=== Record da elaborare ===
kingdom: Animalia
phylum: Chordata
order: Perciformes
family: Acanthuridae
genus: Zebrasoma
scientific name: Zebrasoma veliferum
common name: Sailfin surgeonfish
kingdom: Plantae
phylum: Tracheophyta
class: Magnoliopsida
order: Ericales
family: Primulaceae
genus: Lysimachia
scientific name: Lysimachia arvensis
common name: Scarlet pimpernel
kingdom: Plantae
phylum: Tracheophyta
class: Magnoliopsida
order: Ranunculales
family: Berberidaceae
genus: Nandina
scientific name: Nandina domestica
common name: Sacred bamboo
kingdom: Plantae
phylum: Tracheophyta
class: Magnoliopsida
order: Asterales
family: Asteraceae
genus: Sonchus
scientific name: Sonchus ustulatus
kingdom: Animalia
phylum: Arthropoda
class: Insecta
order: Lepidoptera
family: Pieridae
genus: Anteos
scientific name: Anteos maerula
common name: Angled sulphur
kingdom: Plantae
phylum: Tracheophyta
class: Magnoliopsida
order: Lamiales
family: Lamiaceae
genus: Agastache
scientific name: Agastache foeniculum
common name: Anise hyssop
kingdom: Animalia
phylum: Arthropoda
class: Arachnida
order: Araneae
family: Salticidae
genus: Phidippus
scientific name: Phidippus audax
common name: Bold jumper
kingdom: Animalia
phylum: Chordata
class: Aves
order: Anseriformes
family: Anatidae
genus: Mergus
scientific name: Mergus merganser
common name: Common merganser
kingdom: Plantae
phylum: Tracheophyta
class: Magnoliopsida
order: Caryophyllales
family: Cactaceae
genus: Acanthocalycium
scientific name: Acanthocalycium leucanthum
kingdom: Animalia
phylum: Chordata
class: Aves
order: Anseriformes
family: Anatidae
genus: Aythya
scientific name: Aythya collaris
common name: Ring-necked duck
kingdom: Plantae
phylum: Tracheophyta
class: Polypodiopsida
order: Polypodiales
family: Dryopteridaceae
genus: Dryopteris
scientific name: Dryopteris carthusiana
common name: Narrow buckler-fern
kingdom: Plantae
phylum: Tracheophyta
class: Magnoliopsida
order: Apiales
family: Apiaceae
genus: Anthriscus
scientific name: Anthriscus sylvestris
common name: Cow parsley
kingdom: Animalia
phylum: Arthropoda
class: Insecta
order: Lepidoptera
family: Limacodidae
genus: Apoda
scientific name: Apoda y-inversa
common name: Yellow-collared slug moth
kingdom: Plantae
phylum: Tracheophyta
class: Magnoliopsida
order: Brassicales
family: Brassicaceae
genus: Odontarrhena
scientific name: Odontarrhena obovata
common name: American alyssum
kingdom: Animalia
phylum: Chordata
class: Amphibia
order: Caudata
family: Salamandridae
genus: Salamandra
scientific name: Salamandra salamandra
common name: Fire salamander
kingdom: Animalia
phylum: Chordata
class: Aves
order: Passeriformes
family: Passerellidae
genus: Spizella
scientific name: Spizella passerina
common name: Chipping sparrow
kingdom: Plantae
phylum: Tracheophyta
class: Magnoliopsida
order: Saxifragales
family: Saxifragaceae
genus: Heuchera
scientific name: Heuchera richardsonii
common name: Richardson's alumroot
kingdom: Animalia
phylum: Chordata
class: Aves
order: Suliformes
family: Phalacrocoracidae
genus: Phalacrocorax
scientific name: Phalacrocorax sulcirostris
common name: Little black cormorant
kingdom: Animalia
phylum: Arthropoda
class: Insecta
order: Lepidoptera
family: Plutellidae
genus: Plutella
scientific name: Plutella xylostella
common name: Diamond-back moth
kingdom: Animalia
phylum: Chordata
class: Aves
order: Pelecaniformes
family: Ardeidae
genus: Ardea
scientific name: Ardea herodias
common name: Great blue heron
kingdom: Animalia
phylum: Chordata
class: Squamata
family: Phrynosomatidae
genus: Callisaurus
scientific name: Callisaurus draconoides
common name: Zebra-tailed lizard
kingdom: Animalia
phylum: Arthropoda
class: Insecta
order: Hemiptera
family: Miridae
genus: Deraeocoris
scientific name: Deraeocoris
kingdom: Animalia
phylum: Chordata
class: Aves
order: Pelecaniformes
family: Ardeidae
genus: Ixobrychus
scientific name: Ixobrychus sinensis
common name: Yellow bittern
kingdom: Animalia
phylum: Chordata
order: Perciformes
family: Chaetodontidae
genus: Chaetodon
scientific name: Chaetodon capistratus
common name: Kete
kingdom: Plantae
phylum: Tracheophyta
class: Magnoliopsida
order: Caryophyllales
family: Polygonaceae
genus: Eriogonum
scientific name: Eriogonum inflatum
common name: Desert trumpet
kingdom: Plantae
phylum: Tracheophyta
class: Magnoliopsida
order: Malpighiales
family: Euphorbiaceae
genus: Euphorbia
===
Per favore, trascrivi le righe di tutti i record qui sopra come elenco numerato, saltando quelle vuote.

1. kingdom: Animalia
2. phylum: Chordata
3. order: Perciformes
4. family: Acanthuridae
5. genus: Zebrasoma
6. scientific name: Zebrasoma veliferum
7. common name: Sailfin surgeonfish
8. kingdom: Plantae
9. phylum: Tracheophyta
10. class: Magnoliopsida
11. order: Ericales
12. family: Primulaceae
13. genus: Lysimachia
14. scientific name: Lysimachia arvensis
15. common name: Scarlet pimpernel
16. kingdom: Plantae
17. phylum: Tracheophyta
18. class: Magnoliopsida
19. order: Ranunculales
20. family: Berberidaceae
21. genus: Nandina
22. scientific name: Nandina domestica
23. common name: Sacred bamboo
24. kingdom: Plantae
25. phylum: Tracheophyta
26. class: Magnoliopsida
27. order: Asterales
28. family: Asteraceae
29. genus: Sonchus
30. scientific name: Sonchus ustulatus
31. kingdom: Animalia
32. phylum: Arthropoda
33. class: Insecta
34. order: Lepidoptera
35. family: Pieridae
36. genus: Anteos
37. scientific name: Anteos maerula
38. common name: Angled sulphur
39. kingdom: Plantae
40. phylum: Tracheophyta
41. class: Magnoliopsida
42. order: Lamiales
43. family: Lamiaceae
44. genus: Agastache
45. scientific name: Agastache foeniculum
46. common name: Anise hyssop
47. kingdom: Animalia
48. phylum: Arthropoda
49. class: Arachnida
50. order: Araneae
51. family: Salticidae
52. genus: Phidippus
53. scientific name: Phidippus audax
54. common name: Bold jumper
55. kingdom: Animalia
56. phylum: Chordata
57. class: Aves
58. order: Anseriformes
59. family: Anatidae
60. genus: Mergus
61. scientific name: Mergus merganser
62. common name: Common merganser
63. kingdom: Plantae
64. phylum: Tracheophyta
65. class: Magnoliopsida
66. order: Caryophyllales
67. family: Cactaceae
68. genus: Acanthocalycium
69. scientific name: Acanthocalycium leucanthum
70. kingdom: Animalia
71. phylum: Chordata
72. class: Aves
73. order: Anseriformes
74. family: Anatidae
75. genus: Aythya
76. scientific name: Aythya collaris
77. common name: Ring-necked duck
78. kingdom: Plantae
79. phylum: Tracheophyta
80. class: Polypodiopsida
81. order: Polypodiales
82. family: Dryopteridaceae
83. genus: Dryopteris
84. scientific name: Dryopteris carthusiana
85. common name: Narrow buckler-fern
86. kingdom: Plantae
87. phylum: Tracheophyta
88. class: Magnoliopsida
89. order: Apiales
90. family: Apiaceae
91. genus: Anthriscus
92. scientific name: Anthriscus sylvestris
93. common name: Cow parsley
94. kingdom: Animalia
95. phylum: Arthropoda
96. class: Insecta
97. order: Lepidoptera
98. family: Limacodidae
99. genus: Apoda
100. scientific name: Apoda y-inversa
101. common name: Yellow-collared slug moth
102. kingdom: Plantae
103. phylum: Tracheophyta
104. class: Magnoliopsida
105. order: Brassicales
106. family: Brassicaceae
107. genus: Odontarrhena
108. scientific name: Odontarrhena obovata
109. common name: American alyssum
110. kingdom: Animalia
111. phylum: Chordata
112. class: Amphibia
113. order: Caudata
114. family: Salamandridae
115. genus: Salamandra
116. scientific name: Salamandra salamandra
117. common name: Fire salamander
118. kingdom: Animalia
119. phylum: Chordata
120. class: Aves
121. order: Passeriformes
122. family: Passerellidae
123. genus: Spizella
124. scientific name: Spizella passerina
125. common name: Chipping sparrow
126. kingdom: Plantae
127. phylum: Tracheophyta
128. class: Magnoliopsida
129. order: Saxifragales
130. family: Saxifragaceae
131. genus: Heuchera
132. scientific name: Heuchera richardsonii
133. common name: Richardson's alumroot
134. kingdom: Animalia
135. phylum: Chordata
136. class: Aves
137. order: Suliformes
138. family: Phalacrocoracidae
139. genus: Phalacrocorax
140. scientific name: Phalacrocorax sulcirostris
141. common name: Little black cormorant
142. kingdom: Animalia
143. phylum: Arthropoda
144. class: Insecta
145. order: Lepidoptera
146. family: Plutellidae
147. genus: Plutella
148. scientific name: Plutella xylostella
149. common name: Diamond-back moth
150. kingdom: Animalia
151. phylum: Chordata
152. class: Aves
153. order: Pelecaniformes
154. family: Ardeidae
155. genus: Ardea
156. scientific name: Ardea herodias
157. common name: Great blue heron
158. kingdom: Animalia
159. phylum: Chordata
160. class: Squamata
161. family: Phrynosomatidae
162. genus: Callisaurus
163. scientific name: Callisaurus draconoides
164. common name: Zebra-tailed lizard
165. kingdom: Animalia
166. phylum: Arthropoda
167. class: Insecta
168. order: Hemiptera
169. family: Miridae
170. genus: Deraeocoris
171. scientific name: Deraeocoris
172. kingdom: Animalia
173. phylum: Chordata
174. class: Aves
175. order: Pelecaniformes
176. family: Ardeidae
177. genus: Ixobrychus
178. scientific name: Ixobrychus sinensis
179. common name: Yellow bittern
180. kingdom: Animalia
181. phylum: Chordata
182. order: Perciformes
183. family: Chaetodontidae
184. genus: Chaetodon
185. scientific name: Chaetodon capistratus
186. common name: Kete
187. kingdom: Plantae
188. phylum: Tracheophyta
189. class: Magnoliopsida
190. order: Caryophyllales
191. family: Polygonaceae
192. genus: Eriogonum
193. scientific name: Eriogonum inflatum
194. common name: Desert trumpet
195. kingdom: Plantae
196. phylum: Tracheophyta
197. class: Magnoliopsida
198. order: Malpighiales
199. family: Euphorbiaceae
200. genus: Euphorbia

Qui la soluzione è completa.